Discovery of a Series of Potent, Selective, and Orally Bioavailable Nucleoside Inhibitors of CD73 That Demonstrates In Vivo Antitumor Activity

CD73 (ecto-5 '-nucleotidase) has emerged as an attractive target for cancer immunotherapy of many cancers. CD73 catalyzes the hydrolysis of adenosine monophosphate (AMP) into highly immunosuppressive adenosine that plays a critical role in tumor progression. Herein, we report our efforts in developing orally bioavailable and highly potent small-molecule CD73 inhibitors from the reported hit molecule 2 to lead molecule 20 and then finally to compound 49. Compound 49 was able to reverse AMP-mediated suppression of CD8+ T cells and completely inhibited CD73 activity in serum samples from various cancer patients. In preclinical in vivo studies, orally administered 49 showed a robust dose-dependent pharmacokinetic/ pharmacodynamic (PK/PD) relationship that correlated with efficacy.
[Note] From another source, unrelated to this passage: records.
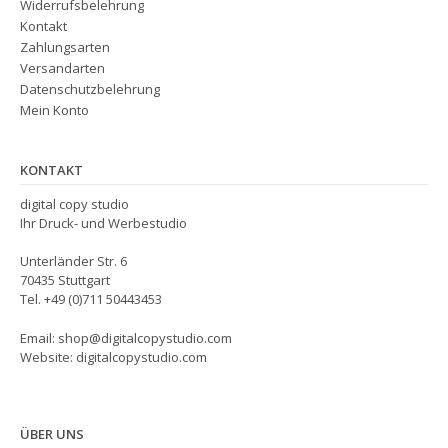
Widerrufsbelehrung
Kontakt
Zahlungsarten
Versandarten
Datenschutzbelehrung
Mein Konto
KONTAKT
digital copy studio
Ihr Druck- und Werbestudio
Unterländer Str. 6
70435 Stuttgart
Tel. +49 (0)711 50443453
Email: shop@digitalcopystudio.com
Website: digitalcopystudio.com
ÜBER UNS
Compound 49 also demonstrated the expected immune-mediated antitumor mechanism of action and was efficacious upon oral administration not only as a single agent but also in combination with either chemotherapeutics or checkpoint inhibitor in the mouse tumor model.

Automated summary

CD73 is an attractive target for cancer immunotherapy due to its involvement in the production of immunosuppressive adenosine. In this study, small molecules were developed as potent and orally bioavailable CD73 inhibitors, with compound 49 showing promising results in reversing CD73-mediated immune suppression and inhibiting CD73 activity in cancer patient samples. Additionally, compound 49 exhibited efficacious anti-tumor activity both as a single agent and in combination with chemotherapeutics or checkpoint inhibitors in preclinical mouse models.